1. M. A B, de nationalité russe, né le 16 novembre 1967, est entré sur le territoire français en 2002. Il a fait l'objet d'un arrêté d'expulsion pris par le ministre de l'intérieur le 19 novembre 2021 puis d'un arrêté d'assignation à résidence pris par la même autorité le 7 mars 2022. Il demande l'annulation de cette dernière décision.

2. Aux termes de l'article R. 612-5-2 du même code : " En cas de rejet d'une demande de suspension présentée sur le fondement de l'article L. 521-1 au motif qu'il n'est pas fait état d'un moyen propre à créer, en l'état de l'instruction, un doute sérieux quant à la légalité de la décision, il appartient au requérant, sauf lorsqu'un pourvoi en cassation est exercé contre l'ordonnance rendue par le juge des référés, de confirmer le maintien de sa requête à fin d'annulation ou de réformation dans un délai d'un mois à compter de la notification de ce rejet. A défaut, le requérant est réputé s'être désisté. / Dans le cas prévu au premier alinéa, la notification de l'ordonnance de rejet mentionne qu'à défaut de confirmation du maintien de sa requête dans le délai d'un mois, le requérant est réputé s'être désisté. ".

3. Par une requête enregistrée le 26 avril 2022, M. B a demandé au juge des référés, sur le fondement de l'article L. 521-1 du code de justice administrative, de suspendre l'exécution de l'arrêté du 7 mars 2022 par lequel le ministre de l'intérieur et des Outre-mer l'a assigné à résidence. Sa demande a été rejetée par une ordonnance n° 2209609 du 13 mai 2022, au motif qu'il n'était pas fait état d'un moyen propre à créer, en l'état de l'instruction, un doute sérieux quant à la légalité de cette décision. Par le courrier lui notifiant cette ordonnance, M. B a été invité, en application des dispositions de l'article R. 612-5-2 du code de justice administrative, à confirmer le maintien de sa requête tendant à l'annulation de la même décision dans le délai d'un mois. Il a été informé par le même courrier de ce que, à défaut de confirmation dans le délai d'un mois imparti, il serait réputé s'être désisté d'office. Le courrier a été transmis par voie postale à M. B, et retourné au tribunal le 31 mai 2022 avec la mention " pli avisé et non réclamé " et doit, dès lors, être regardé comme ayant été notifié au plus tard à cette date. Aucune confirmation du maintien de sa requête n'étant parvenue à la juridiction dans le délai d'un mois qui a commencé à courir le 31 mai 2022, M. B doit être réputé s'être désisté de sa requête.
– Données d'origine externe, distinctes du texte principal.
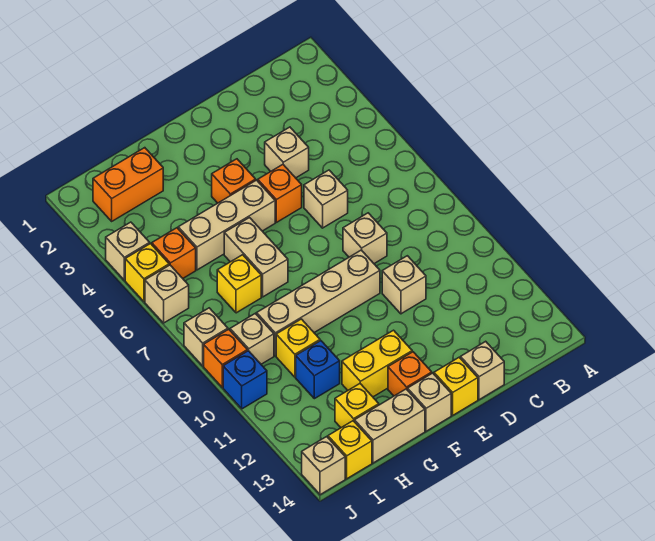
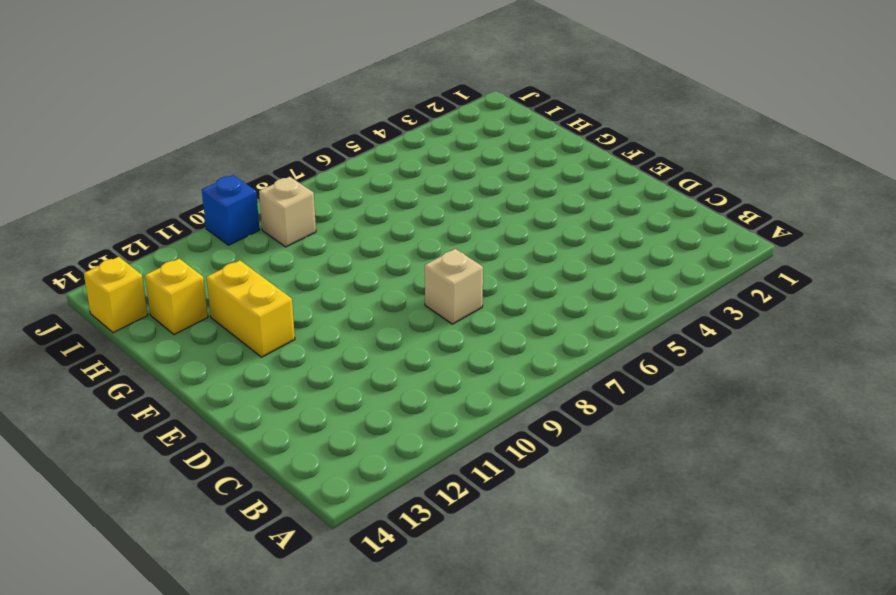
none -> tan brick D4 level 1
none -> tan brick D6 level 1
none -> tan brick D10 level 1
none -> tan brick D14 level 1

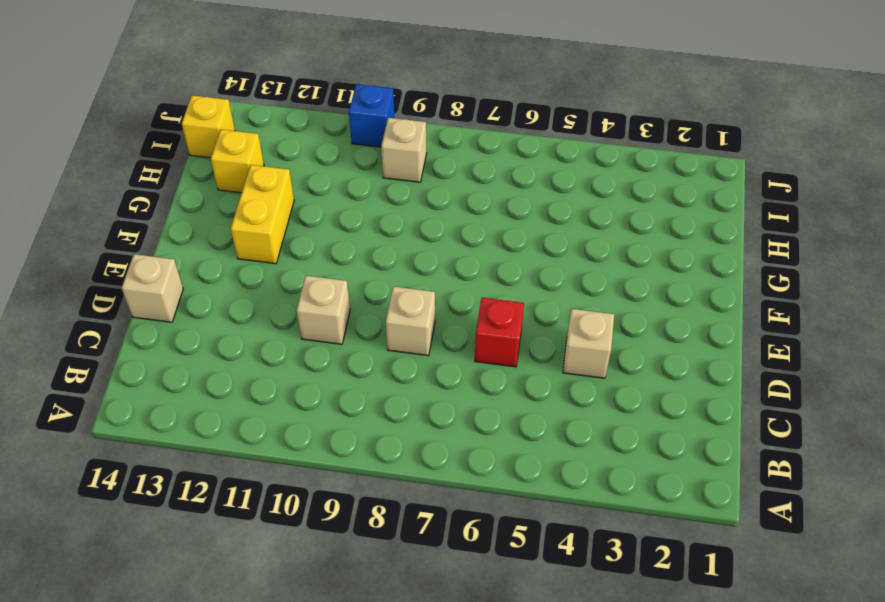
red brick D6 level 1 -> tan brick D6 level 1
none -> orange brick E5 level 1
none -> tan brick E9:H9 level 1
none -> yellow brick E14 level 1
none -> orange brick F4 level 1

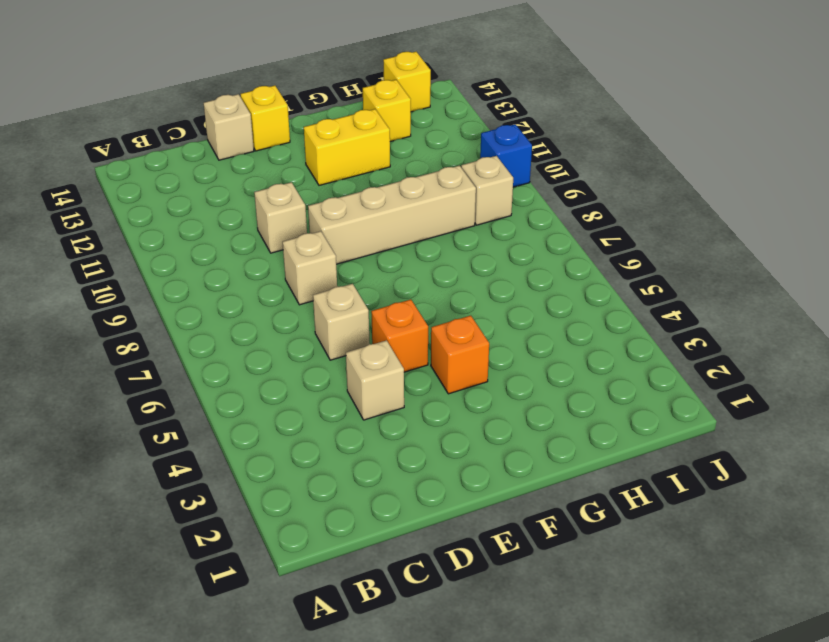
none -> tan brick F5:H5 level 1
none -> orange brick F13 level 1
none -> tan brick F14 level 1
none -> tan brick G6:G7 level 1

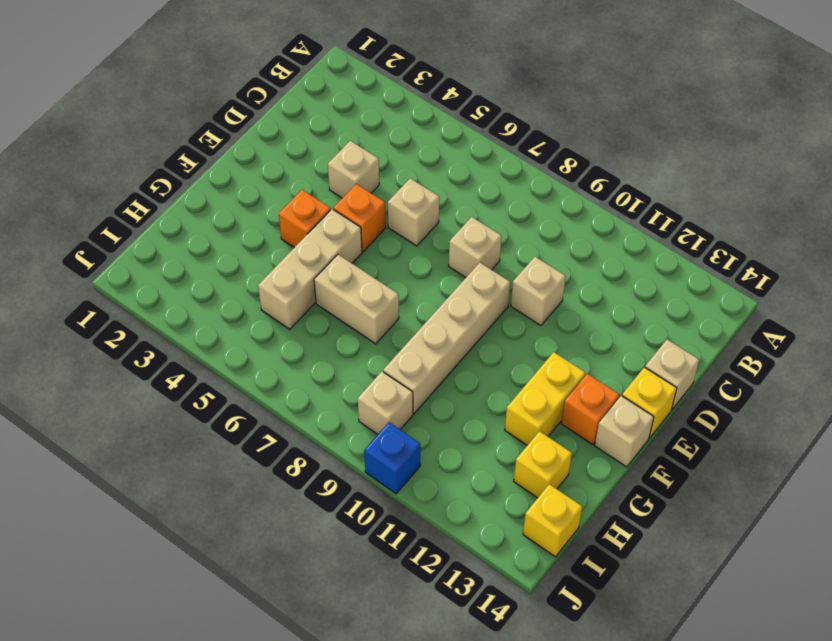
none -> tan brick G14:H14 level 1
none -> orange brick H2:I2 level 1
none -> yellow brick H7 level 1
none -> yellow brick H10 level 1

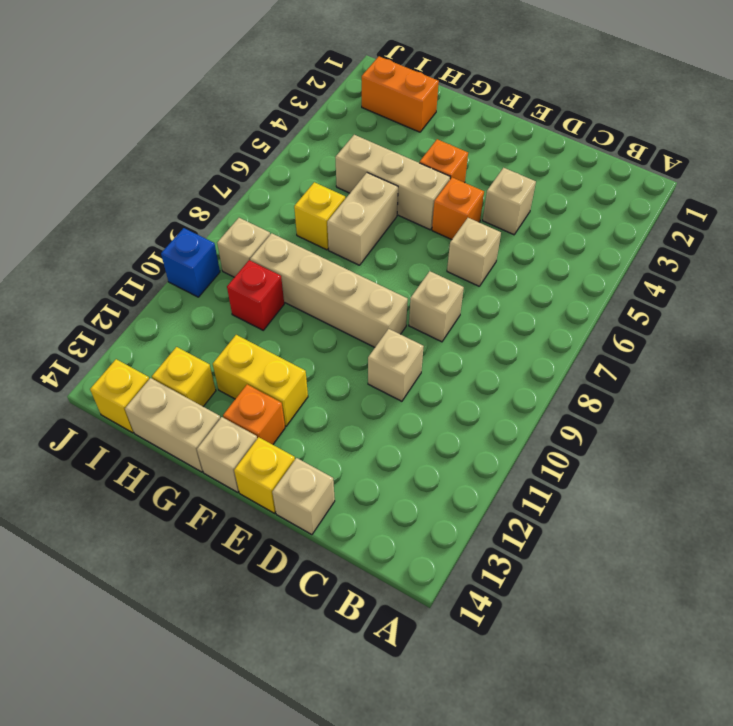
red brick H10 level 1 -> yellow brick H10 level 1
none -> blue brick H11 level 1
none -> orange brick I5 level 1
none -> tan brick J4 level 1
none -> yellow brick J5 level 1

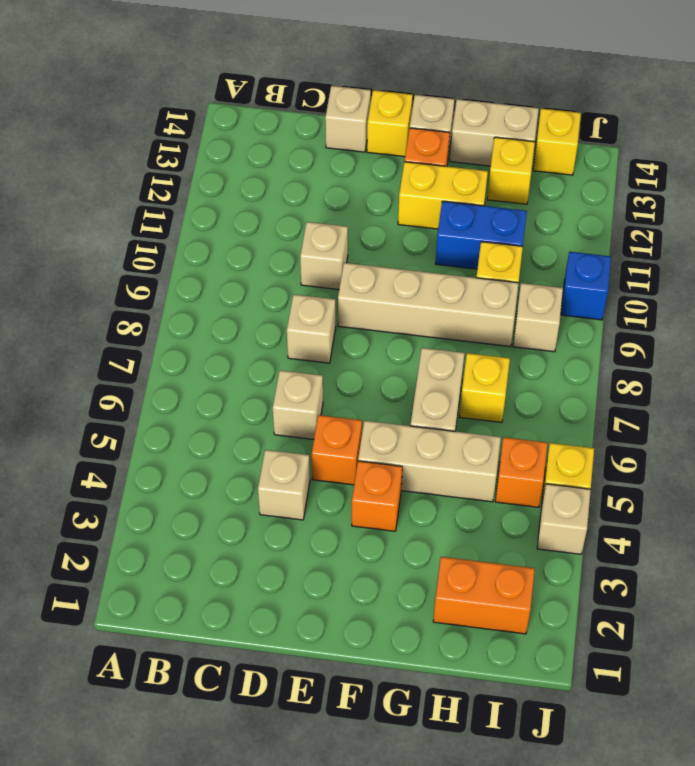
blue brick G11:H11 level 1 -> blue brick H11 level 1
none -> tan brick J6 level 1
none -> tan brick J8 level 1
none -> orange brick J9 level 1
none -> tan brick J14 level 1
Dès lors, il y a lieu de donner acte de ce désistement.

D É C I D E :

Article 1er Il est donné acte du désistement d'instance de M. B.
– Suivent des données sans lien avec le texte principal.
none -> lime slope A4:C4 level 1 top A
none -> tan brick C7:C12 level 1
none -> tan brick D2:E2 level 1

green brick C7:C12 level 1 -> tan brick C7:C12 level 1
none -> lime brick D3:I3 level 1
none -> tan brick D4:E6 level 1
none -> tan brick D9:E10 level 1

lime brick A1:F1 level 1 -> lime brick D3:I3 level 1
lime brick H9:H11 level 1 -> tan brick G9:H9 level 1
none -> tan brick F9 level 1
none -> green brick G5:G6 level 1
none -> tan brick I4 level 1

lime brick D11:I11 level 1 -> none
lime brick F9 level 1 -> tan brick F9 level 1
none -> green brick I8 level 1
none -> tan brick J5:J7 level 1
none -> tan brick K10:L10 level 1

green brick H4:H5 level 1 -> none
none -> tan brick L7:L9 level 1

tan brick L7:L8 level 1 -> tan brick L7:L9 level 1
Article 2 : Le présent jugement sera notifié à M. A B, au ministre de l'intérieur et des outre-mer.

Délibéré après l'audience du 2 juin 2023, à laquelle siégeaient :

- M. Simonnot, président,

- M. Grandillon, premier conseiller,

- M. Paret, conseiller.

Rendu public par mise à disposition au greffe le 16 juin 2023.

Le rapporteur,

F. PARET

Le président,

J.-F. SIMONNOTLa greffière,

S. RAHMOUNI

La République mande et ordonne au ministre de l'intérieur et des outre-mer en ce qui le concerne ou à tous commissaires de justice à ce requis en ce qui concerne les voies de droit commun contre les parties privées, de pourvoir à l'exécution de la présente décision.